[Records from a collection]
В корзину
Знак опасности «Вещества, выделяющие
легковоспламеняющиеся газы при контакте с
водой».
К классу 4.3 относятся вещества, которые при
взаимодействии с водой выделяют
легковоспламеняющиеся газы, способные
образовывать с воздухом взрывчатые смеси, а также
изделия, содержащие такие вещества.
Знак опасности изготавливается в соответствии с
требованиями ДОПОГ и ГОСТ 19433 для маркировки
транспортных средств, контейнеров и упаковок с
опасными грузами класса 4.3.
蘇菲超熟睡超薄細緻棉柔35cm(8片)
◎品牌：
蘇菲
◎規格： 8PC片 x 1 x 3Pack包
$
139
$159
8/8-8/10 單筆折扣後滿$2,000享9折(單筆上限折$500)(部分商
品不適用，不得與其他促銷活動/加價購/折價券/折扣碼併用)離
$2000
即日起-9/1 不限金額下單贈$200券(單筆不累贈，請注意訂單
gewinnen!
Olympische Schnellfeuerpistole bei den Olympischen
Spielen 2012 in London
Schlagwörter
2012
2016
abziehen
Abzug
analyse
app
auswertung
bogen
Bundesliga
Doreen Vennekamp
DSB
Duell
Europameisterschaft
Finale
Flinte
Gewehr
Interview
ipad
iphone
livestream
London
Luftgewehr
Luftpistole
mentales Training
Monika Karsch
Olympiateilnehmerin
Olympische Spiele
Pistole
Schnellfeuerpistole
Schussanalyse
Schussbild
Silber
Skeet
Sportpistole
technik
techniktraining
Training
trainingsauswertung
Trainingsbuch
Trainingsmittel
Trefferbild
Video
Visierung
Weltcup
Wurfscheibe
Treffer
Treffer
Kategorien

> To-do item
Go through the records and set each one down again, unchanged.

> Result
В корзину
Знак опасности «Вещества, выделяющие
легковоспламеняющиеся газы при контакте с
водой».
К классу 4.3 относятся вещества, которые при
взаимодействии с водой выделяют
легковоспламеняющиеся газы, способные
образовывать с воздухом взрывчатые смеси, а также
изделия, содержащие такие вещества.
Знак опасности изготавливается в соответствии с
требованиями ДОПОГ и ГОСТ 19433 для маркировки
транспортных средств, контейнеров и упаковок с
опасными грузами класса 4.3.
蘇菲超熟睡超薄細緻棉柔35cm(8片)
◎品牌：
蘇菲
◎規格： 8PC片 x 1 x 3Pack包
$
139
$159
8/8-8/10 單筆折扣後滿$2,000享9折(單筆上限折$500)(部分商
品不適用，不得與其他促銷活動/加價購/折價券/折扣碼併用)離
$2000
即日起-9/1 不限金額下單贈$200券(單筆不累贈，請注意訂單
gewinnen!
Olympische Schnellfeuerpistole bei den Olympischen
Spielen 2012 in London
Schlagwörter
2012
2016
abziehen
Abzug
analyse
app
auswertung
bogen
Bundesliga
Doreen Vennekamp
DSB
Duell
Europameisterschaft
Finale
Flinte
Gewehr
Interview
ipad
iphone
livestream
London
Luftgewehr
Luftpistole
mentales Training
Monika Karsch
Olympiateilnehmerin
Olympische Spiele
Pistole
Schnellfeuerpistole
Schussanalyse
Schussbild
Silber
Skeet
Sportpistole
technik
techniktraining
Training
trainingsauswertung
Trainingsbuch
Trainingsmittel
Trefferbild
Video
Visierung
Weltcup
Wurfscheibe
Treffer
Treffer
Kategorien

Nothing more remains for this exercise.